Satisfying EU cookie regulations using The cookiesDirective.js and TrafficScript

Introduction

While I was thinking of writing an article on how to use the traffic manager to satisfy EU cookie regulations, I figured "somebody else has probably done all the hard work".  Sure enough, a quick search turned up an excellent and (more importantly) free utility called cookiesDirective.js.  In addition to cookieDirective.js being patently nifty, its website left me with a nostalgic craving for a short, wide glass of milk.

Background

If you're reading this article, you probably have a good idea of why you might want (need) to disclose to your users that your site uses cookies.  You should visit the site at http://cookiesdirective.com in order to gain a richer understanding of what the cookieDirective script actually does and why you might want to use it.  For the impatient, let's just assume that you're perfectly happy for random code to run in your visitors' browsers.  

Requirements

• A website.
• A TrafficScript-enabled traffic manager, configured to forward traffic to your web servers.

Preparation

According to the directions, one must follow "just a simple 3-step process" in order to use cookieDirective.js:

1. Move cookie-generating JavaScript in your page (such as Google Analytics) in to a separate file, and the name of the file to a function that causes it to get loaded before the closing </head> tag in the HTML body.  Basically, this makes it possible to display the cookie disclosure message before the cookie-generating code gets run by the browser.  That much moving code around is not within the scope of this article.  For now, let's assume that displaying the message to the user is "good enough".
2. Add a snippet of code to the end of your html body that causes the browser to download cookiesDirective.js.  In the example code, it gets downloaded directly from cookiesdirective.com, but you should really download it and host it on your own web server if you're going to be using it in production.
3. Add another snippet of code that runs the JavaScript.  This is the bit that causes the popup to appear.

The Goods

# The path to your home page?
$homepath = '/us/';


# The location on the page where the cookie notification should appear (top or bottom)?
$noticelocation = 'bottom';


# The URL that contains your privacy statement.
$privacyURL = 'http://www.riverbed.com/us/privacy_policy.php';

# ==== DO NOT EDIT BELOW THIS LINE! (unless you really want to) ====

sub insert_before_endbody($response, $payload){

   # Search from the end of the document for the closing body tag.
   $idx = string.findr($response, "</body>");

   # Insert the payload.
   $response = string.substring($response, 0, $idx-1) . $payload . string.substring($response, $idx, -1);

   # Return the response.
   return $response;

}

$path = http.getpath();

if ( $path == $homepath ){

   # Initialize the response body.
   $response = http.getresponsebody();

   # Cookie-generating JavaScript gets loaded in this function.
   $wrapper = '<script type="text/javascript">function cookiesDirectiveScriptWrapper(){}</script>';

   # Imports the cookiesdirective code.
   # FIXME: Download the package and host it locally!

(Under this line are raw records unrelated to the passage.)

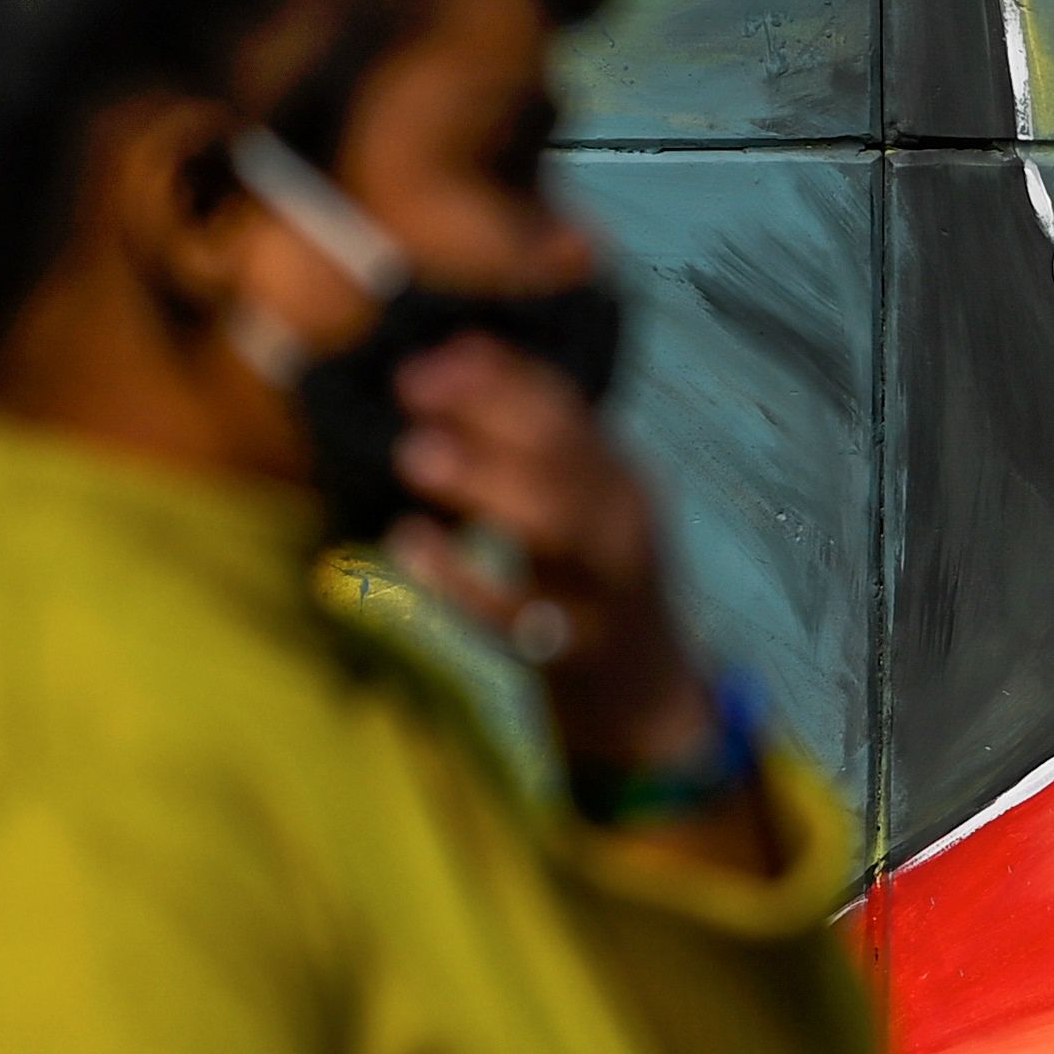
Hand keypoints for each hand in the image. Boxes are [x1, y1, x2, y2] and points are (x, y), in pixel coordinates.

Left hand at [382, 334, 718, 785]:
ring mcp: (608, 584)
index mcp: (619, 478)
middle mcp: (623, 522)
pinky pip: (521, 612)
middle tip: (411, 390)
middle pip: (568, 455)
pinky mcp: (581, 647)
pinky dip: (463, 578)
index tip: (425, 360)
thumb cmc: (586, 587)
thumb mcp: (577, 508)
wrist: (645, 699)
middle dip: (491, 413)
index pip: (566, 408)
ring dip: (486, 483)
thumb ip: (529, 445)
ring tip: (413, 456)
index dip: (498, 376)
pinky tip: (408, 547)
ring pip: (559, 525)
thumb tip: (453, 354)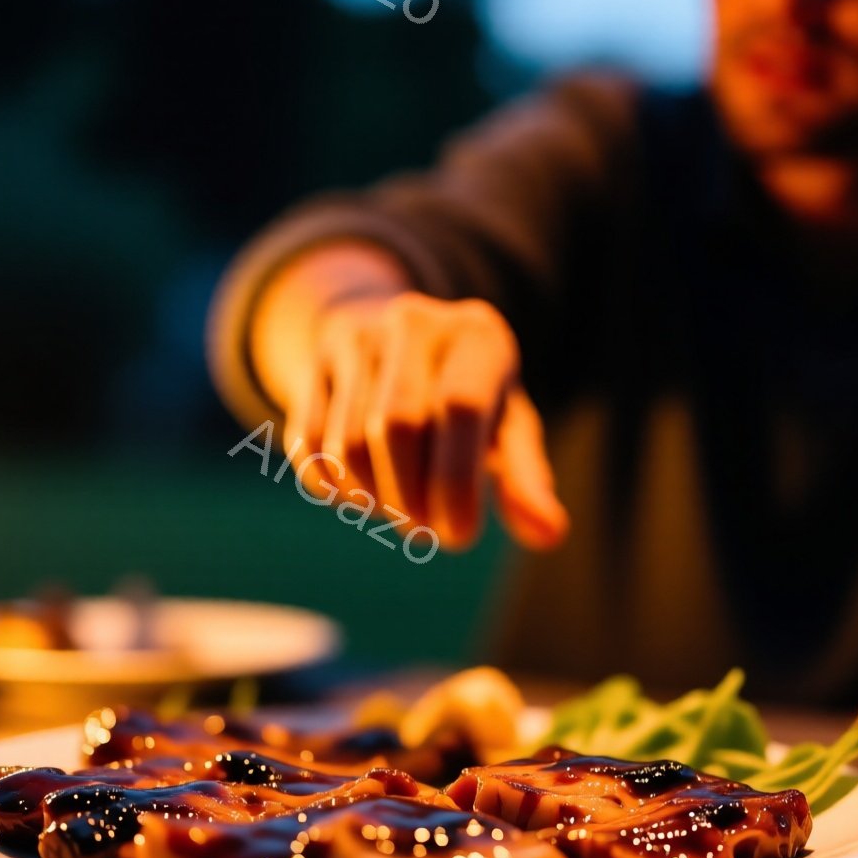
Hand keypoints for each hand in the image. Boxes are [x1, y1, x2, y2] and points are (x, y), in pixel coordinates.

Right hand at [284, 292, 568, 550]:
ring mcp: (357, 338)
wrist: (398, 344)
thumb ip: (526, 480)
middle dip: (409, 499)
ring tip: (398, 510)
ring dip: (371, 500)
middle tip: (425, 531)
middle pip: (396, 426)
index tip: (458, 535)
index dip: (455, 482)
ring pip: (346, 444)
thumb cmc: (469, 401)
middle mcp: (415, 322)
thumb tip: (550, 534)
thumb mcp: (507, 429)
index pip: (459, 408)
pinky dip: (332, 489)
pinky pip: (307, 446)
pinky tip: (360, 492)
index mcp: (478, 335)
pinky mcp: (314, 362)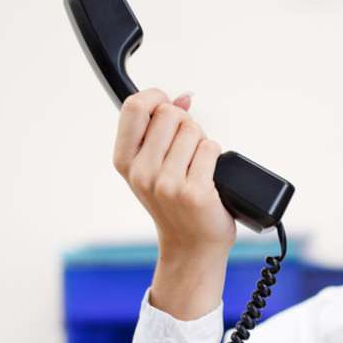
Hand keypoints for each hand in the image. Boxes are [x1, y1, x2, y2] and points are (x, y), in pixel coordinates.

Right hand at [112, 88, 235, 318]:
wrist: (192, 246)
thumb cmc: (175, 204)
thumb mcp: (155, 166)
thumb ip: (161, 130)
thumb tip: (184, 97)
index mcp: (126, 162)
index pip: (134, 107)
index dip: (156, 97)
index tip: (170, 104)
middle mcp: (142, 173)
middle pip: (170, 113)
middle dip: (185, 124)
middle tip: (187, 150)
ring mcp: (167, 184)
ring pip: (193, 130)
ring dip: (202, 143)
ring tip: (198, 168)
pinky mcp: (194, 192)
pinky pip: (211, 149)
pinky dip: (216, 158)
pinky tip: (209, 179)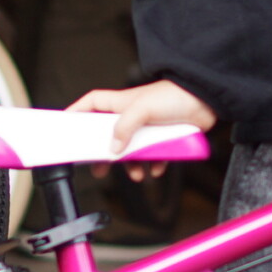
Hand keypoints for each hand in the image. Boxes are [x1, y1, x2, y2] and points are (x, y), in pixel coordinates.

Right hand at [65, 80, 214, 178]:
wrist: (206, 100)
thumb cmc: (174, 96)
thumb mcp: (142, 109)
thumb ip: (124, 127)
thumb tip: (113, 148)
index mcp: (120, 103)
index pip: (90, 104)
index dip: (76, 112)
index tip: (65, 126)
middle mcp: (131, 114)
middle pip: (108, 135)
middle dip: (103, 153)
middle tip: (97, 167)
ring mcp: (147, 126)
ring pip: (131, 150)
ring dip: (132, 165)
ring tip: (135, 175)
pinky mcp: (163, 137)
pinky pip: (153, 156)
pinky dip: (153, 165)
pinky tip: (156, 170)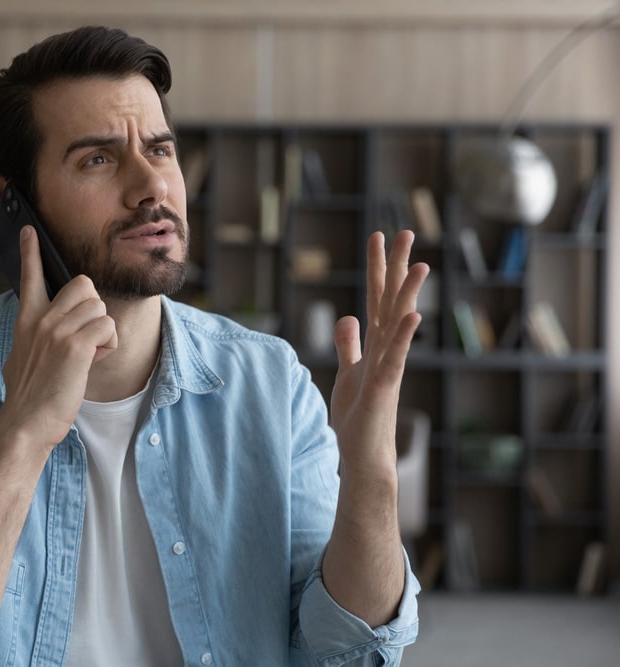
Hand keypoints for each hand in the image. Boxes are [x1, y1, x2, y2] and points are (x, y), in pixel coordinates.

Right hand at [0, 225, 117, 449]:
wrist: (25, 424)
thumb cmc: (29, 396)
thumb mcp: (22, 357)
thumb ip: (35, 336)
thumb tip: (46, 331)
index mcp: (26, 320)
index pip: (29, 277)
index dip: (30, 252)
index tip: (28, 231)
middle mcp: (41, 319)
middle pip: (84, 285)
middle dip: (94, 307)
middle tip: (86, 336)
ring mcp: (57, 331)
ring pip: (100, 308)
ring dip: (103, 333)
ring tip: (87, 356)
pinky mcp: (75, 346)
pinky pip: (107, 327)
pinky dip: (109, 345)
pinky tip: (92, 361)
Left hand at [329, 230, 428, 477]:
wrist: (364, 457)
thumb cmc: (358, 418)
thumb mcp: (348, 372)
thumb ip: (349, 344)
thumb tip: (348, 315)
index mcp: (376, 345)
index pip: (377, 298)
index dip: (378, 269)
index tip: (380, 238)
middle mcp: (387, 351)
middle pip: (392, 301)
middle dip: (397, 268)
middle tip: (406, 232)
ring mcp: (388, 367)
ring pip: (399, 324)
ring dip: (409, 295)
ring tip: (420, 264)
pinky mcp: (384, 387)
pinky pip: (396, 358)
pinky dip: (404, 337)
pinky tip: (413, 316)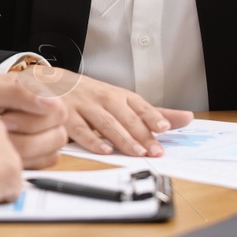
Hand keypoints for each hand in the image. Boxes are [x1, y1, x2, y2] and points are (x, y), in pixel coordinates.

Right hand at [17, 63, 191, 156]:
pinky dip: (92, 141)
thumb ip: (153, 113)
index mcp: (117, 94)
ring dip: (122, 138)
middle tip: (155, 151)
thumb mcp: (121, 100)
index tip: (165, 127)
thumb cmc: (90, 95)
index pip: (138, 104)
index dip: (152, 116)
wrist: (49, 83)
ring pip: (105, 122)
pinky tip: (104, 150)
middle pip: (124, 115)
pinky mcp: (64, 116)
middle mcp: (101, 97)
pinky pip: (79, 129)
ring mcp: (83, 106)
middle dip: (141, 133)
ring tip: (137, 153)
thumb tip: (187, 118)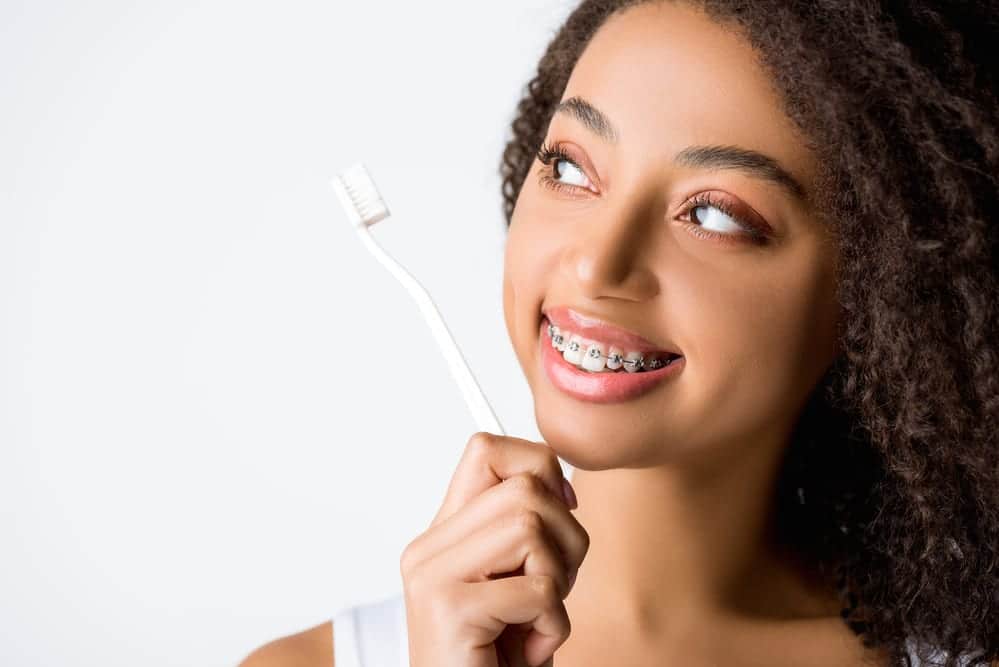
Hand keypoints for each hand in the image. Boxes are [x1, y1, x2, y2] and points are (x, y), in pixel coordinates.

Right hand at [400, 431, 587, 666]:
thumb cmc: (498, 660)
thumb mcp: (516, 582)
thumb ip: (525, 530)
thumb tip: (562, 479)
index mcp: (441, 535)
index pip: (486, 449)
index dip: (538, 467)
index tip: (561, 510)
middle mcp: (428, 549)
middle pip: (524, 487)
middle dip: (566, 536)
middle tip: (553, 586)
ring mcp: (433, 577)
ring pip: (532, 527)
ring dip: (559, 580)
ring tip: (536, 618)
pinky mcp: (450, 609)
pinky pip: (538, 590)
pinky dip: (553, 625)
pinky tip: (527, 650)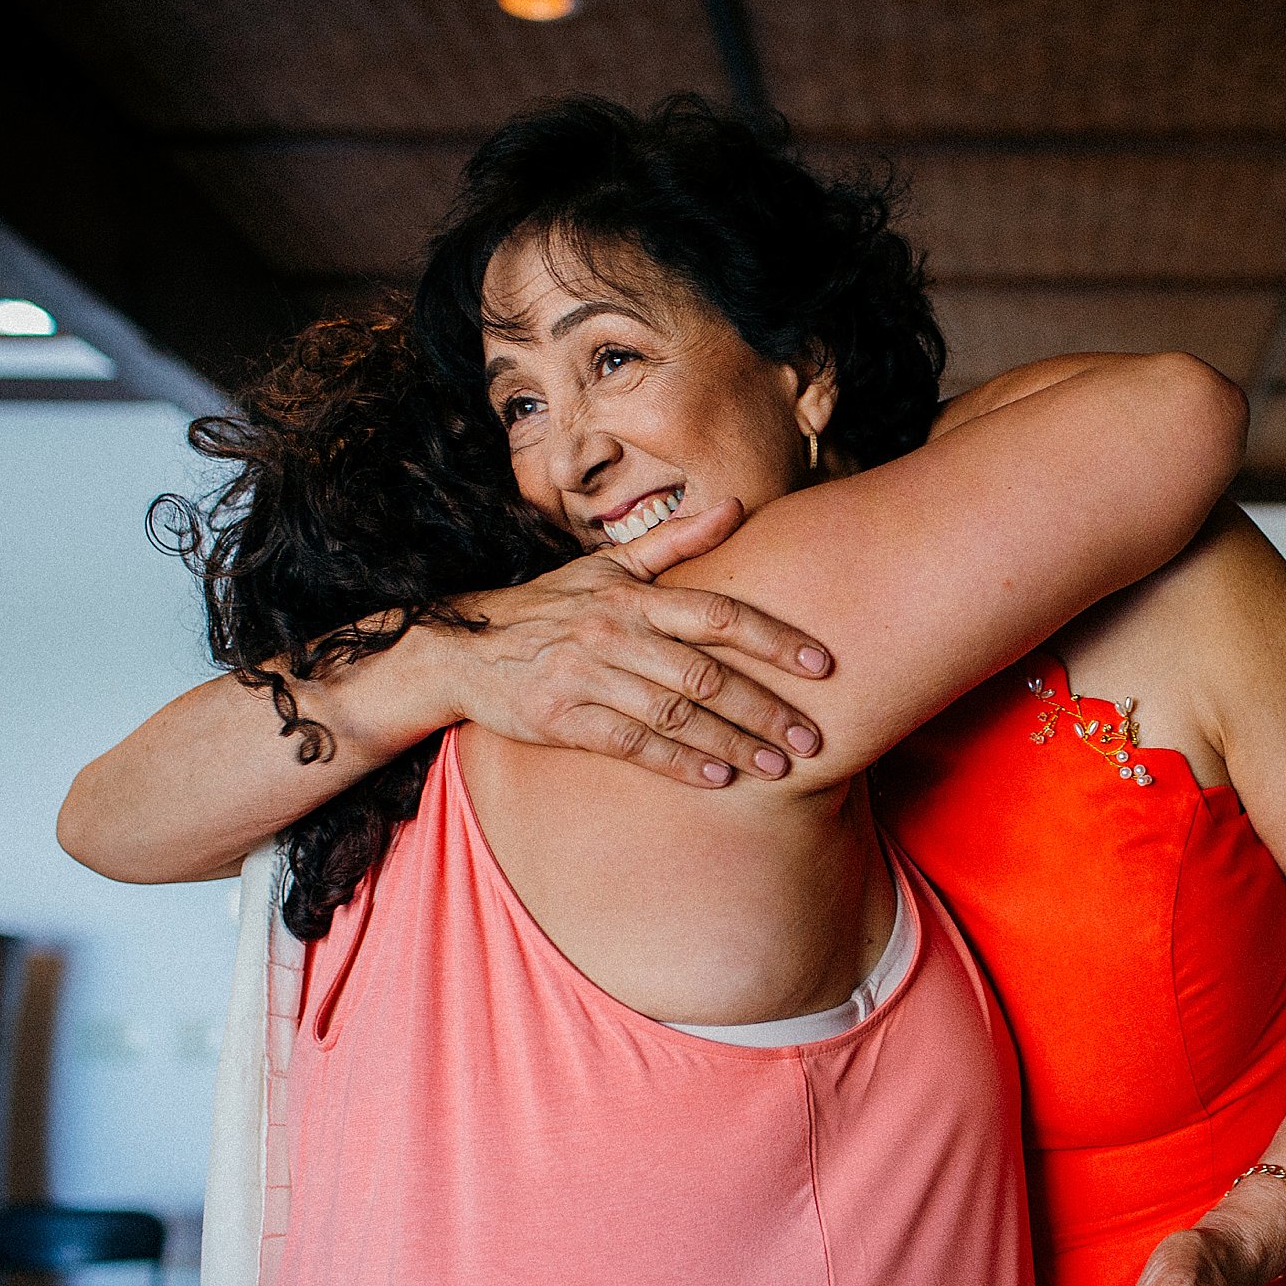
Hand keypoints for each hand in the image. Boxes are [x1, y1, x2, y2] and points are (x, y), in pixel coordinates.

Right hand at [430, 499, 831, 786]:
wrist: (463, 649)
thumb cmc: (550, 608)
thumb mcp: (606, 567)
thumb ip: (676, 543)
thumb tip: (736, 506)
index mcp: (632, 595)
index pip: (719, 613)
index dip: (775, 639)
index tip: (823, 664)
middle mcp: (614, 632)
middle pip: (706, 674)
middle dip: (766, 707)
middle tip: (813, 736)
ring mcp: (587, 675)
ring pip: (674, 715)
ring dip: (733, 744)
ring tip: (779, 766)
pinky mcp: (562, 718)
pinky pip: (632, 744)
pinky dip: (679, 763)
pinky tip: (718, 779)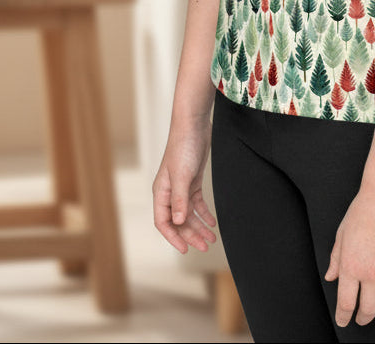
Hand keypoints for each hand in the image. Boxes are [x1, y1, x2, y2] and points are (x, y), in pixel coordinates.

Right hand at [152, 118, 217, 253]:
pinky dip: (204, 214)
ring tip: (211, 239)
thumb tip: (179, 221)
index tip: (185, 250)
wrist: (194, 125)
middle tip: (205, 247)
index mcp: (161, 192)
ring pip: (189, 214)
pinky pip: (197, 203)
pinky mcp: (192, 181)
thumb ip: (180, 199)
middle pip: (178, 221)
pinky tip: (212, 222)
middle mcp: (169, 192)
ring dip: (199, 227)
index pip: (163, 222)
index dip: (173, 237)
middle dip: (191, 235)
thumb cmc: (183, 147)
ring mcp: (181, 187)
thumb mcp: (182, 175)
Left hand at [324, 185, 374, 326]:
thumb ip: (336, 259)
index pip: (346, 304)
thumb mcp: (341, 235)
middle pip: (368, 309)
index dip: (343, 317)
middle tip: (361, 318)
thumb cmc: (361, 212)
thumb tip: (331, 277)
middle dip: (362, 318)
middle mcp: (372, 273)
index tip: (343, 321)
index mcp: (351, 266)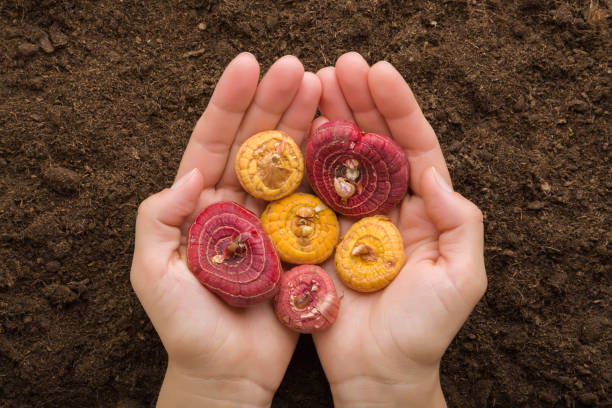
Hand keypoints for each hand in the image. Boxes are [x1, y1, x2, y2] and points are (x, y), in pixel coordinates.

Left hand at [130, 53, 320, 406]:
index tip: (249, 67)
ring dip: (304, 125)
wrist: (228, 372)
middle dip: (274, 103)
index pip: (212, 143)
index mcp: (199, 205)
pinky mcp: (298, 242)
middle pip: (255, 144)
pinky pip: (314, 199)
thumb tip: (191, 173)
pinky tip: (341, 139)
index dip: (229, 103)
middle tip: (298, 68)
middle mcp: (235, 206)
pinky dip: (326, 169)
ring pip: (288, 164)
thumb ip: (158, 220)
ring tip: (323, 89)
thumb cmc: (186, 328)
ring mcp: (270, 222)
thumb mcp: (153, 274)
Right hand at [311, 52, 486, 406]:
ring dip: (327, 121)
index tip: (379, 73)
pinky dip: (300, 162)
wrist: (378, 372)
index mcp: (423, 210)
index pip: (413, 146)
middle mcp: (385, 206)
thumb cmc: (425, 331)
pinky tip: (290, 132)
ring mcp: (348, 219)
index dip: (398, 108)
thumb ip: (461, 223)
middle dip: (359, 102)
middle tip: (338, 66)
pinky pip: (308, 193)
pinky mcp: (317, 236)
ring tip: (312, 84)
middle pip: (373, 143)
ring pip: (338, 161)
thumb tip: (434, 173)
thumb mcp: (462, 278)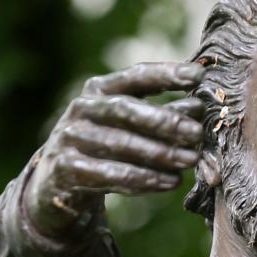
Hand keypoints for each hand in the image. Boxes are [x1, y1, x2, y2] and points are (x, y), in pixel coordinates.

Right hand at [24, 61, 204, 236]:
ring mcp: (71, 137)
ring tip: (190, 161)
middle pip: (125, 109)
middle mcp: (83, 108)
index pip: (135, 76)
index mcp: (99, 89)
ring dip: (160, 154)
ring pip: (120, 144)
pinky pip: (111, 174)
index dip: (166, 74)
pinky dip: (144, 179)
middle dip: (164, 120)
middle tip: (196, 132)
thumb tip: (200, 110)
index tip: (198, 75)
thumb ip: (160, 117)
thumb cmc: (105, 148)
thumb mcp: (127, 127)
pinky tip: (171, 182)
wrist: (57, 182)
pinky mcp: (67, 168)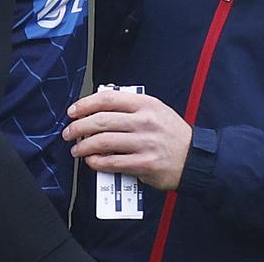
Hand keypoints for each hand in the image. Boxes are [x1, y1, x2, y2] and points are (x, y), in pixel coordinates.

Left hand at [63, 90, 191, 190]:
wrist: (194, 158)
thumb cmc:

   $code = '<script type=_

   # Executes the cookiesdirective code, providing the appropriate arguments.
   $run = '<script type="text/javascript">cookiesDirective(\'' . $noticelocation . '\',0,\'' . $privacyURL . '\',\'\');</script>';

   # Insert everything into the response body.
   foreach($snippet in [$wrapper, $code, $run]){
      $response = insert_before_endbody($response, $snippet);
   }

   # Update the response data.
   http.setresponsebody($response);
}

This particular example works on the main Riverbed site.  To get the code to work, you'll need to change at least the $homepath and $privacyURL variables.  If you want the notice to appear at the top of the page, you can change the $noticelocation variable.

NOTE: Remember to apply this rule to your virtual server as a response rule!